[DATASET EXTRACT Boundary: Start]

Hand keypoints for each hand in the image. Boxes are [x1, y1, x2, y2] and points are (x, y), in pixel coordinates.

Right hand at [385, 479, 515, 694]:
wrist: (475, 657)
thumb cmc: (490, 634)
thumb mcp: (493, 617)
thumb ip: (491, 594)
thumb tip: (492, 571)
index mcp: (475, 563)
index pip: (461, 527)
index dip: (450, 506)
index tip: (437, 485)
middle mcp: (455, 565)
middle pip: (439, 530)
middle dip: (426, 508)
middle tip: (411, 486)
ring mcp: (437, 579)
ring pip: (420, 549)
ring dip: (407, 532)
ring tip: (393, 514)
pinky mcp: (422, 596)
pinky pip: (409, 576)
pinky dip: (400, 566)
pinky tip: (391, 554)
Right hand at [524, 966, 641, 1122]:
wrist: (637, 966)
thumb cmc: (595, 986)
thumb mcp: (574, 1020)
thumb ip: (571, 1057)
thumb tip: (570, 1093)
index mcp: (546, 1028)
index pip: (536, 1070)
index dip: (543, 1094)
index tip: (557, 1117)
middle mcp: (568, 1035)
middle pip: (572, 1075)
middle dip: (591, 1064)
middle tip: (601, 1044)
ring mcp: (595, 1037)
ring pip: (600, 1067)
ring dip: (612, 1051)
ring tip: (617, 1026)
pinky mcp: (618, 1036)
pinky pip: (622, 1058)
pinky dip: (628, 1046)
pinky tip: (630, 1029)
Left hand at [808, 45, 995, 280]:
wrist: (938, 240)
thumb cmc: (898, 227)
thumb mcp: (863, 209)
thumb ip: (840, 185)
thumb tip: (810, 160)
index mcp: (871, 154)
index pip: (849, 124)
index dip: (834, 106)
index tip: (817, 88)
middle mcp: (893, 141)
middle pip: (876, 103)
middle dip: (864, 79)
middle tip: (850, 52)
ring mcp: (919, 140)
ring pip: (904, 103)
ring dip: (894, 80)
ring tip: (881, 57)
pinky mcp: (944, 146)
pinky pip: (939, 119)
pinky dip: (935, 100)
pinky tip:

[DATASET EXTRACT Boundary: End]

## WORK TASK
Copy out the records once more. Match them exactly.

## REPLY
Hand keypoints for each hand in the image. Boxes are [x1, y1, x2, y2] and points are (x, y), in pixel coordinates.

Right hand at [385, 479, 515, 694]:
wrist: (475, 657)
thumb cmc: (490, 634)
thumb mcp: (493, 617)
thumb ip: (491, 594)
thumb tip: (492, 571)
index mcp: (475, 563)
index pip: (461, 527)
index dip: (450, 506)
index tip: (437, 485)
middle mcp: (455, 565)
middle pip: (439, 530)
middle dip: (426, 508)
middle tip: (411, 486)
ring mcp: (437, 579)
ring pip: (420, 549)
ring dip: (407, 532)
ring tip: (393, 514)
pinky mcp: (422, 596)
pinky pip: (409, 576)
pinky dip: (400, 566)
pinky tip: (391, 554)
Right hand at [524, 966, 641, 1122]:
wrist: (637, 966)
thumb cmc: (595, 986)
thumb mcp: (574, 1020)
thumb ip: (571, 1057)
thumb tip: (570, 1093)
index mcp: (546, 1028)
index pip: (536, 1070)
index dip: (543, 1094)
index tip: (557, 1117)
middle mcp: (568, 1035)
middle pip: (572, 1075)
middle dip: (591, 1064)
middle tip: (601, 1044)
ring mcp: (595, 1037)
ring pip: (600, 1067)
ring dip: (612, 1051)
ring tip: (617, 1026)
pinky mcp: (618, 1036)
pinky pip: (622, 1058)
pinky dip: (628, 1046)
pinky tip: (630, 1029)
Left hand at [808, 45, 995, 280]:
wrist: (938, 240)
thumb cmc: (898, 227)
thumb mcp: (863, 209)
thumb ip: (840, 185)
thumb tip: (810, 160)
index mcp: (871, 154)
index pip: (849, 124)
index dip: (834, 106)
index tip: (817, 88)
middle mcp: (893, 141)
middle pip: (876, 103)
middle dip: (864, 79)
middle tip: (850, 52)
ring mcp: (919, 140)
ring pip: (904, 103)
ring dip: (894, 80)
ring tip: (881, 57)
pinky mcp: (944, 146)
pinky pip: (939, 119)
pinky dip: (935, 100)
pinky tip:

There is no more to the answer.